Fall 2017 Nuclear Physics Seminar
Seminars are Mondays 2:20 PM in Nielsen 304. Please contact Miguel Madurga for questions (firstname.lastname@example.org).
Aug. 28 Jeremy Bungaard UTK
High Precision Measurements Using The NIFFTE fissionTPC
Abstract: The Neutron Induced Fission Fragment Tracking Experiment (NIFFTE) collaboration has developed the fission Time Projection Chamber (fissionTPC) to make new, high precision fission cross section measurements as called for by the Nuclear Energy and Stockpile Stewardship communities. The fissionTPC is annually deployed to the Los Alamos Neutron Science Center (LANSCE) where it operates in beam, colliding neutrons with heavy actinide tar- gets, inducing fission. This detector was developed at the Lawrence Livermore National Laboratory’s (LLNL) TPC lab, where it routinely measures spontaneous fission (SF) from radioactive sources, typically 252Cf and 244Cm, to characterize detector response, gauge performance, and evolve the design. An important aspect of these source mea- surements is to develop analyses and demonstrate the fissionTPC’s performance abilities/limitations by measuring the α/SF branching ratio of 252Cf; our method benchmarks the fissionTPC’s ability to deduce the α/SF branching ratio with sub-percent precision. The talk will discuss the need for improved fission measurements, details of how the detector operates to create 3D ionization tracks, and analysis methods developed for the 252Cf α/SF branching ratio measurements. The results from the NIFFTE collaboration’s recent publication (submitted June 2017 to PRC) of the neutron induced fission cross section ratio of 238U/235U will also be summarized.
Sept. 11 Xesus Pereira UTK
Study of transfer reactions induced by a 16C beam
Recent experiments have evidenced the existence of new nuclear shell gaps at N=14 and N=16 in neutron-rich oxygen isotopes associated with the vanishing of the N=20 shell gap. However, in the neutron-rich carbon isotopes, the extent to which these gaps persist is unclear. In an effort to answer this question we have attempted to probe the low-lying level structure of 17C using the (d,p) transfer reaction to locate the single-particle orbitals involved in the formation of the N=14 and N=16 shell gaps.
The experiment was carried out at the GANIL facility. A 16C beam at 17.2 AMeV produced by fragmentation was used to bombard a CD2 target. The light ejectiles were detected using the TIARA silicon strip array while a Si-Si-CsI telescope was placed at zero degrees to identify beam-like residues. In addition, four HPGe-EXOGAM clover detectors were used to measure the gamma-rays arising from 17C bound excited states.
The measured angular distributions confirm the spin and parity assignments of 3/2+, 1/2+ and 5/2+ for the ground and the first and second excited states located at 217 keV and 335 keV respectively. The spectroscopic factors deduced for these excited states indicate a large single particle strength, in agreement with shell model calculations. With a strong l = 0 valence neutron component and a low separation energy, the first excited state of 17C appears as a good one-neutron halo candidate.
━━━━━━━━━━━━━━━━
▶ **WORK TASK A**
From the nuclear physics seminar schedule, reproduce word for word the passage that opens with the words containing "Sept. 11 Xesus" and closes with "N=16 shell gaps.".
▶ **WORK TASK B**
According to the nuclear physics seminar schedule, at which facility was the experiment using the 16C beam carried out?

▶ **DATA PROVIDED**
━━━━━━━━━━━━━━━━
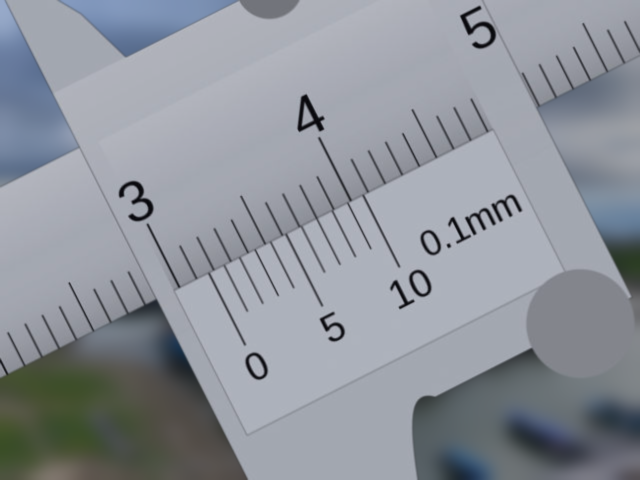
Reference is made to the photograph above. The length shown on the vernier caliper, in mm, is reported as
31.7 mm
━━━━━━━━━━━━━━━━
▶ **EXERCISE OUTPUT A**
Sept. 11 Xesus Pereira UTK
Study of transfer reactions induced by a 16C beam
Recent experiments have evidenced the existence of new nuclear shell gaps at N=14 and N=16 in neutron-rich oxygen isotopes associated with the vanishing of the N=20 shell gap. However, in the neutron-rich carbon isotopes, the extent to which these gaps persist is unclear. In an effort to answer this question we have attempted to probe the low-lying level structure of 17C using the (d,p) transfer reaction to locate the single-particle orbitals involved in the formation of the N=14 and N=16 shell gaps.

▶ **EXERCISE OUTPUT B**
The GANIL facility.